Por último, como especialista en derecho internacional público, considero obligatorio señalar algunas de las deficiencias en la representación del Estado que ocurrieron durante el proceso internacional. Por ejemplo, se presentó una excepción preliminar totalmente infundada y no se opusieron las defensas adecuadas respecto de la identificación de los posibles beneficiarios de la indemnización. Para plantear esto último era necesaria la simple lectura del reglamento de la Corte IDH.

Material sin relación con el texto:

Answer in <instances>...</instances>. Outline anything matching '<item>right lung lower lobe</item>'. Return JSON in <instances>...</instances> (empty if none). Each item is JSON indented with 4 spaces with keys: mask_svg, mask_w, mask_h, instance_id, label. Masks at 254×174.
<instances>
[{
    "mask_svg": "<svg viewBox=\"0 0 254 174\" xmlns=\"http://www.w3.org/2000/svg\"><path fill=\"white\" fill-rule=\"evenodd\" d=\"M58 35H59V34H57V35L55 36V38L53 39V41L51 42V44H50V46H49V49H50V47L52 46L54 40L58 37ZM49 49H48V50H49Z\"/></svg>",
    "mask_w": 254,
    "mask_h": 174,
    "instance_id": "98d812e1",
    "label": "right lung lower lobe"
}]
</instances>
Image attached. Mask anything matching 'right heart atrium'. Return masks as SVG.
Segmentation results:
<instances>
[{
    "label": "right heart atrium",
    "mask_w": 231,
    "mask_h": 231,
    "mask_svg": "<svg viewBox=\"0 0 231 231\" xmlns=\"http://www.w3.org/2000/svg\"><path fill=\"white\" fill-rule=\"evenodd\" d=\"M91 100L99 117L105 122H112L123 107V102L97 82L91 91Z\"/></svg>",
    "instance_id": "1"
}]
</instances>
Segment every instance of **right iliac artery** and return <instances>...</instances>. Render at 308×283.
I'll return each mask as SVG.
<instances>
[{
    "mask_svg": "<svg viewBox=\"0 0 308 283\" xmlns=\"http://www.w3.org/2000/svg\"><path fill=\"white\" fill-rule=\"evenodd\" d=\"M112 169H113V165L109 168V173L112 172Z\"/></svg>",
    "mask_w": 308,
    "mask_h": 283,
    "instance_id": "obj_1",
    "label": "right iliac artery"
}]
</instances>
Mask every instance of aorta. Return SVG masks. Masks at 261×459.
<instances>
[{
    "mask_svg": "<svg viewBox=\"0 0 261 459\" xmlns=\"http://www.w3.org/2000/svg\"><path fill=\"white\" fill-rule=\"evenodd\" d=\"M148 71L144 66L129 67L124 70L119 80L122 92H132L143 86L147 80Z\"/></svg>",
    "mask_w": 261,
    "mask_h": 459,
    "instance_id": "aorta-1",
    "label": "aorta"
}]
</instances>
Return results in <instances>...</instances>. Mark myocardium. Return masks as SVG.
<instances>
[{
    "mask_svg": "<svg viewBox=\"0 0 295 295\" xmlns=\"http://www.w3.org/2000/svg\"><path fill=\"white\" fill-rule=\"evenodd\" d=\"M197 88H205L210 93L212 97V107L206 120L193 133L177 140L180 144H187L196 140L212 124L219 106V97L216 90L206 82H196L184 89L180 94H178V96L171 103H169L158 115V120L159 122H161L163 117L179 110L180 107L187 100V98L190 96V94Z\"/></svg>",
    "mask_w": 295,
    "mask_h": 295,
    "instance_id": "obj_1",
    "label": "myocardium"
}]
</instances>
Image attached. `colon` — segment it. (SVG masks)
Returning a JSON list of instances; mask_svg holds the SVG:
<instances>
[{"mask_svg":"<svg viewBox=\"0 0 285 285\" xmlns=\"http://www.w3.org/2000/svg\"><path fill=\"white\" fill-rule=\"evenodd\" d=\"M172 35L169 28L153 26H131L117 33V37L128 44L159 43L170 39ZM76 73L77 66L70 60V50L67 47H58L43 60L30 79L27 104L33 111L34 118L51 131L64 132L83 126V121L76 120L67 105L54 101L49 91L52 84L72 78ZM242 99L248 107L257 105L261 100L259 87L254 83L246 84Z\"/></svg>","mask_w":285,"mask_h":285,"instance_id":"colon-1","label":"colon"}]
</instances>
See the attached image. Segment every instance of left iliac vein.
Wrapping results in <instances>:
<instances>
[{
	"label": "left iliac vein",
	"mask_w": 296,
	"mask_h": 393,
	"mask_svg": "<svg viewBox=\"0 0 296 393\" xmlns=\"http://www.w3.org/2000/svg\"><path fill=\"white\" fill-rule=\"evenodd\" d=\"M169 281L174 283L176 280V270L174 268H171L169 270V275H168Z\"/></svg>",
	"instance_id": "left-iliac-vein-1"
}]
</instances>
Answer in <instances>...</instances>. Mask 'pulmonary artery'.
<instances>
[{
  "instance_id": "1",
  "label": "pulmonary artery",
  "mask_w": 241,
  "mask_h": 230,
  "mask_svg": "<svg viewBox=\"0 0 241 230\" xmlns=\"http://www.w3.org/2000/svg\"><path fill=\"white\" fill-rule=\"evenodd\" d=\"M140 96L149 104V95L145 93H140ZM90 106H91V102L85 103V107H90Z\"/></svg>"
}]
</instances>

Es razonable que la sentencia de la corte les cause incomodidad y disgusto a muchas personas. Sin embargo, en lugar de culpar a los derechos humanos por defender a delincuentes, hay que reflexionar y dirigir la vista a quienes merecen en realidad el escarnio público, es decir, a los funcionarios públicos que en 1996 condujeron un caso tan importante para la sociedad guatemalteca cual república bananera. Casi 25 años más tarde, más de lo mismo en instancias internacionales.
Este caso es un ejemplo de los costos asociados a tener un servicio civil débil y no profesional. Ojalá el gobierno entrante decida privilegiar la capacidad de sus cuadros técnicos por encima de los favores y los compadrazgos. Los intereses del país así lo exigen. La memoria de Marisol así lo exige.